**SUPPLIED RECORDS:**
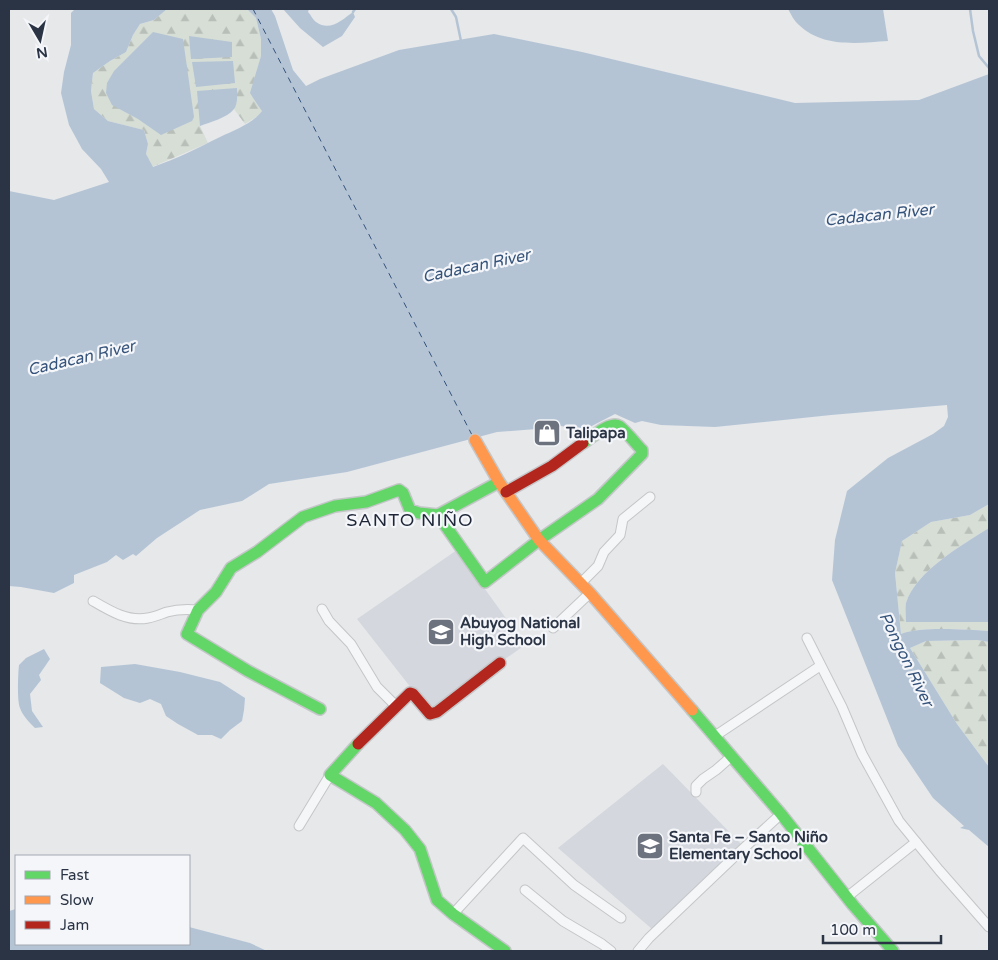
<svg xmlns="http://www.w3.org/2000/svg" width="998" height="960" font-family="'Varela Round',sans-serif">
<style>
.built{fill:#d4d7dd}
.forest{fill:url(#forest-firs)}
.water{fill:#b4c4d5}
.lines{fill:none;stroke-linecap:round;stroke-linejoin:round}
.stream{stroke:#b4c4d5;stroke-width:2.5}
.ferry{stroke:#34527a;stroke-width:1;stroke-dasharray:6 5;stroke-linecap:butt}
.street-casing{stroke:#c4c6c8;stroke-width:11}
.fast-casing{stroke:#c4c6c8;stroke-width:14}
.slow-casing{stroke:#c4c6c8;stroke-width:14}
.jam-casing{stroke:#c4c6c8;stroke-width:14}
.street{stroke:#f5f6f7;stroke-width:9}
.fast{stroke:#63d668;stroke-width:11}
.slow{stroke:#ff974d;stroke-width:11}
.jam{stroke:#b3261e;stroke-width:11}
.labels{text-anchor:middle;stroke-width:4.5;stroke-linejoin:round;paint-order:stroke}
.poi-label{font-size:15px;font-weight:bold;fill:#2b3445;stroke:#f4f6f9;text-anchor:start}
.water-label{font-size:16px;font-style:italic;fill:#34527a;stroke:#f4f6f9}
.quarter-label{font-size:18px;letter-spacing:1px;fill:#1d2536;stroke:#f4f6f9}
</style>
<defs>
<pattern id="forest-firs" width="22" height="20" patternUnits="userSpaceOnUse" patternTransform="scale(1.25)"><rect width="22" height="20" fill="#d6ded6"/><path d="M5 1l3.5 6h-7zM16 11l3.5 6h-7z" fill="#b8bfb9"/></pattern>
</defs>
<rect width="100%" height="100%" fill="#e6e8ea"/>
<g class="built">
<polygon points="457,550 525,645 430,712 357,619"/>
<polygon points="663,764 742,845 652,929 558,848"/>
</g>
<g class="forest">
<polygon points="167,9 247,9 256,18 261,39 261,56 251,93 257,104 263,110 258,116 245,124 234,109 237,101 200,126 208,143 152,167 146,154 148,144 144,130 108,121 94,109 91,91 93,73 110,61 126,52 133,35 140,24 154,20"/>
<path d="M989,504V528C962,545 916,571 906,603C905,608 906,616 906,622H989V631C967,630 921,626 901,634L895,573L902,541L931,522L970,515Z"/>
<polygon points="977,640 989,642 989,767 957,724 910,648 926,641"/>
</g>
<g class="water">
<path d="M75,9H167L154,20L140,24L133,35L126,52L110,61L93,73L91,91L94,109L108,121L144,130L148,144L146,154L153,167C176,159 198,148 220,137C235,130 252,124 262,111L257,104L250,93L261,56V39L256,18L247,9H271L275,16L293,70L306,86L320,79L399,50L494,34L582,52L795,103L919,100L989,74V504L970,515L931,522L902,541L895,573L901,634C922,626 966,630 989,631V642L977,640L926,641L910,648L957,724L989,767V847L969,830L960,828L964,826L933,798L898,746L832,580L835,540L847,491L888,458L933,434L944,426L948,417L947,405L831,415L715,427L661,425L642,421L635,423L615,414L584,430L555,425L536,429L497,432L347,472L269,484L242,501L200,510L157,538L136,556L133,554L123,560L116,555L107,562L74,575V583L54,593L21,587L9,586V191L54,200L109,182L101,169L82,149L69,125L61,93L64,72L71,45V13Z"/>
<path d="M283,9H309L308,12C311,15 313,20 316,22C330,32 342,20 353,12L355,17L342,36L323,47L300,28Z"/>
<path d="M788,9H883L888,41C858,43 823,48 799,25C794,21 791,14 788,9Z"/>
<polygon points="153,32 183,39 194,117 192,121 161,135 138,119 112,105 106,93 107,83 114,71"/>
<polygon points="189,36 232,42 232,57 191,59"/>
<polygon points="233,61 235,83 196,87 192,62"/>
<path d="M237,88C237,95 238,104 234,109C227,118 210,122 200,126L197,91Z"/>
<path d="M989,528V622H906C906,616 905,608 906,603C916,571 962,545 989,528Z"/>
<path d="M44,649L50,659L39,675L41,680L30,694L32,711L43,727L35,728C29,722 23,716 20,708C17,700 18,674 19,665L26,658Z"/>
<polygon points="135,664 180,672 220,682 245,698 244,710 242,721 230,730 221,739 212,735 198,735 178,724 166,716 161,704 150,699 140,703 124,698 100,683 101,667"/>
<polygon points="16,909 16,944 189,944 189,927 250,943 267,951 9,951 9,911"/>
</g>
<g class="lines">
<g class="stream">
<polyline points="451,9 456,17 461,41"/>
<polyline points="970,9 973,31 979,56 989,68"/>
<polyline points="353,12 355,9"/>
</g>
<polyline class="ferry" points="253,9 472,435"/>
<g class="street-casing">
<g id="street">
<polyline points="581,583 598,566 604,552 620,535 623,519 650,497"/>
<path d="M93,601C110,611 128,622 148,618C155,617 161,614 167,612C178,609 188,609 198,610"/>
<polyline points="322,609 329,621 351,644 377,687 396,706"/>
<polyline points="553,628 590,593"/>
<polyline points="807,638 842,707 862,754 899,821 939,870 989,927"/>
<polyline points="715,736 820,666"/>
<polyline points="696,792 696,786 703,779 716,770 732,756"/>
<polyline points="299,826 330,775"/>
<polyline points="525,890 563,921 602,944 611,951"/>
<polyline points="847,897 916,842"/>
<polyline points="453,914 523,838 574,885 621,918"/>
<polyline points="638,951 649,938 733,858 781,814"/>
</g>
</g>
<g class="fast-casing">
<g id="fast">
<path d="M499,482L438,515L485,582L539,540L598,499L642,454V450C637,445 624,429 619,426C610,421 591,438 583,443"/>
<polyline points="320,709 248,671 187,634 198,610 216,592 231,568 257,552 303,517 335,506 366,502 399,490 403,493 410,510 419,513 438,515"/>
<polyline points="692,710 781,814 853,905 893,951"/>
<polyline points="358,744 330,775 376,803 405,830 420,849 437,900 453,914 505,951"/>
</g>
</g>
<g class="slow-casing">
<polyline id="slow" points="475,440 499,482 539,540 590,593 692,710"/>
</g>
<g class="jam-casing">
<g id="jam">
<polyline points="506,492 552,466 583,443"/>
<polyline points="358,744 410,693 413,694 430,714 437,712 500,663"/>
</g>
</g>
<use href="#street" class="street"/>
<use href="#fast" class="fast"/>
<use href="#slow" class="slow"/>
<use href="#jam" class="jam"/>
</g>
<defs>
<g id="shop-square" transform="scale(1.4375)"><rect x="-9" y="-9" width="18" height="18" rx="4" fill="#6c737f" stroke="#f4f6f9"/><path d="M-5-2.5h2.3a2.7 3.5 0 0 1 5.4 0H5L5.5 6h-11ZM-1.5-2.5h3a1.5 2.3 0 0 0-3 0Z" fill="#fff"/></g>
<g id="school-square" transform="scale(1.4375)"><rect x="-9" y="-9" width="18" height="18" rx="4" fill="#6c737f" stroke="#f4f6f9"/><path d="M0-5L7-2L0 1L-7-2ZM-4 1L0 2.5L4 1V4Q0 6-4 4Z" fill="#fff"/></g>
</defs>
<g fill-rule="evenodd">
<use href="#shop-square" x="547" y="433"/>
<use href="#school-square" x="441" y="632"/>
<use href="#school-square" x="650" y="846"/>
</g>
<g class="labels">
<g class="poi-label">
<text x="566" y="438">Talipapa</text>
<text x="460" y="628">Abuyog National<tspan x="460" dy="17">High School</tspan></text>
<text x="669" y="842">Santa Fe – Santo Niño<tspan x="669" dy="17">Elementary School</tspan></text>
</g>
<g class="water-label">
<text transform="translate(879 214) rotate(-6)" y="6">Cadacan River</text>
<text transform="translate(476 265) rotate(-12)" y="6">Cadacan River</text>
<text transform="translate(81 357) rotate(-13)" y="6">Cadacan River</text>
<text transform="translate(907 659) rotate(64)" y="6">Pongon River</text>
</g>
<g class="quarter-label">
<text x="410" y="526">SANTO NIÑO</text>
</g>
</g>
<rect width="998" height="960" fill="none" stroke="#2b3445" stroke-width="20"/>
<rect x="15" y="855" width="175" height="90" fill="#f4f6f9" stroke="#a4a8b1"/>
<rect x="25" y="871" width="25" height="8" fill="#63d668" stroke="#a4a8b1"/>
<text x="60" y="880" font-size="15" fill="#2b3445">Fast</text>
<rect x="25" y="896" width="25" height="8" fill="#ff974d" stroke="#a4a8b1"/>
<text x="60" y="905" font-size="15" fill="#2b3445">Slow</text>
<rect x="25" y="921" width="25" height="8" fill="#b3261e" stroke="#a4a8b1"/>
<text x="60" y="930" font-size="15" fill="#2b3445">Jam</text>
<g transform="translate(40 40) rotate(171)" stroke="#f4f6f9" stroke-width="4" paint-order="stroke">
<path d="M0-4L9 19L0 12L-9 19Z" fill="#2b3445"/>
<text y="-8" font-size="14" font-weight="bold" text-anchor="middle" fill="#2b3445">N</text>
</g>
<path d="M823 935v8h118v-8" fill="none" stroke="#2b3445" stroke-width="2.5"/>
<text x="830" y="935" font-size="15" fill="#2b3445" stroke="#f4f6f9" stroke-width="4" paint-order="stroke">100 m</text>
</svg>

**WORK TO COMPLETE:** If a line of the entries holds the word "linejoin", copy it out.

**TASK RESULT:**
.lines{fill:none;stroke-linecap:round;stroke-linejoin:round}
.labels{text-anchor:middle;stroke-width:4.5;stroke-linejoin:round;paint-order:stroke}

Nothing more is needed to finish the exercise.